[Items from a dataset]
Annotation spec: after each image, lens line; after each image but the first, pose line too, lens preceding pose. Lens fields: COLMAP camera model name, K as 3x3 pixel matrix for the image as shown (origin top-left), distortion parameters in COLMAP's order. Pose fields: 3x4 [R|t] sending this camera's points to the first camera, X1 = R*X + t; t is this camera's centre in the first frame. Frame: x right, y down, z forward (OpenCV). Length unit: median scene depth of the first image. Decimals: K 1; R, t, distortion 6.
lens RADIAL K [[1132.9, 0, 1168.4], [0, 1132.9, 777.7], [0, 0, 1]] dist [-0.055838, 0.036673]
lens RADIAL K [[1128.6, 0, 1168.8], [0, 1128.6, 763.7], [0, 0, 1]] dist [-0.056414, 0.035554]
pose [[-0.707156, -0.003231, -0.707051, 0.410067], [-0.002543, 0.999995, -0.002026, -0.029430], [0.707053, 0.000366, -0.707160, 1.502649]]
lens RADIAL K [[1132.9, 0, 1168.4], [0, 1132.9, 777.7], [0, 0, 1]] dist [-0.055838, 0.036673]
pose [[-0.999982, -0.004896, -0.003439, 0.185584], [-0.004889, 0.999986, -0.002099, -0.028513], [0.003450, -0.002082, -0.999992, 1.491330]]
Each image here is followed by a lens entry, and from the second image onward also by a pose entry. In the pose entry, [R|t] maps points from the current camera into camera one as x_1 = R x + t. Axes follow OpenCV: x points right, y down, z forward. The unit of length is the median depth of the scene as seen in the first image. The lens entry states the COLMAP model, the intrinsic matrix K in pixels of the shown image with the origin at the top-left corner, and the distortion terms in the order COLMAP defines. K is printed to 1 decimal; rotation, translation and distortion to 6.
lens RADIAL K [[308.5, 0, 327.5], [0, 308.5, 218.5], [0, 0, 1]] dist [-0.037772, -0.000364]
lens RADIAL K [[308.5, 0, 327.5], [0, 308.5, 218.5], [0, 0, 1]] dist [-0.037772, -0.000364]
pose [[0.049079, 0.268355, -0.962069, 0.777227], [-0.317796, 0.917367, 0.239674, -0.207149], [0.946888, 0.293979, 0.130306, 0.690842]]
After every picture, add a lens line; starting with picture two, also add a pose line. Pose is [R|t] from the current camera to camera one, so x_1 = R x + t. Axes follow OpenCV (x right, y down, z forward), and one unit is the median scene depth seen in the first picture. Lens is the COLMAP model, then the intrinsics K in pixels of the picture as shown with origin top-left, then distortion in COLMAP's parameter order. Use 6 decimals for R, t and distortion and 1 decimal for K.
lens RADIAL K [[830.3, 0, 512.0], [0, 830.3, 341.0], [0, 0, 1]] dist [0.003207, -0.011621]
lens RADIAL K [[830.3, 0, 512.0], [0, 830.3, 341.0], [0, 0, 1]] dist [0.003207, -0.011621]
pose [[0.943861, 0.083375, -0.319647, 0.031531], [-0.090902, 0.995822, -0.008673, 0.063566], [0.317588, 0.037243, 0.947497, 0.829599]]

● Your assignment
The records above must be transcribed line for line, exactly.

● Reply to the exercise
Annotation spec: after each image, lens line; after each image but the first, pose line too, lens preceding pose. Lens fields: COLMAP camera model name, K as 3x3 pixel matrix for the image as shown (origin top-left), distortion parameters in COLMAP's order. Pose fields: 3x4 [R|t] sending this camera's points to the first camera, X1 = R*X + t; t is this camera's centre in the first frame. Frame: x right, y down, z forward (OpenCV). Length unit: median scene depth of the first image. Decimals: K 1; R, t, distortion 6.
lens RADIAL K [[1132.9, 0, 1168.4], [0, 1132.9, 777.7], [0, 0, 1]] dist [-0.055838, 0.036673]
lens RADIAL K [[1128.6, 0, 1168.8], [0, 1128.6, 763.7], [0, 0, 1]] dist [-0.056414, 0.035554]
pose [[-0.707156, -0.003231, -0.707051, 0.410067], [-0.002543, 0.999995, -0.002026, -0.029430], [0.707053, 0.000366, -0.707160, 1.502649]]
lens RADIAL K [[1132.9, 0, 1168.4], [0, 1132.9, 777.7], [0, 0, 1]] dist [-0.055838, 0.036673]
pose [[-0.999982, -0.004896, -0.003439, 0.185584], [-0.004889, 0.999986, -0.002099, -0.028513], [0.003450, -0.002082, -0.999992, 1.491330]]
Each image here is followed by a lens entry, and from the second image onward also by a pose entry. In the pose entry, [R|t] maps points from the current camera into camera one as x_1 = R x + t. Axes follow OpenCV: x points right, y down, z forward. The unit of length is the median depth of the scene as seen in the first image. The lens entry states the COLMAP model, the intrinsic matrix K in pixels of the shown image with the origin at the top-left corner, and the distortion terms in the order COLMAP defines. K is printed to 1 decimal; rotation, translation and distortion to 6.
lens RADIAL K [[308.5, 0, 327.5], [0, 308.5, 218.5], [0, 0, 1]] dist [-0.037772, -0.000364]
lens RADIAL K [[308.5, 0, 327.5], [0, 308.5, 218.5], [0, 0, 1]] dist [-0.037772, -0.000364]
pose [[0.049079, 0.268355, -0.962069, 0.777227], [-0.317796, 0.917367, 0.239674, -0.207149], [0.946888, 0.293979, 0.130306, 0.690842]]
After every picture, add a lens line; starting with picture two, also add a pose line. Pose is [R|t] from the current camera to camera one, so x_1 = R x + t. Axes follow OpenCV (x right, y down, z forward), and one unit is the median scene depth seen in the first picture. Lens is the COLMAP model, then the intrinsics K in pixels of the picture as shown with origin top-left, then distortion in COLMAP's parameter order. Use 6 decimals for R, t and distortion and 1 decimal for K.
lens RADIAL K [[830.3, 0, 512.0], [0, 830.3, 341.0], [0, 0, 1]] dist [0.003207, -0.011621]
lens RADIAL K [[830.3, 0, 512.0], [0, 830.3, 341.0], [0, 0, 1]] dist [0.003207, -0.011621]
pose [[0.943861, 0.083375, -0.319647, 0.031531], [-0.090902, 0.995822, -0.008673, 0.063566], [0.317588, 0.037243, 0.947497, 0.829599]]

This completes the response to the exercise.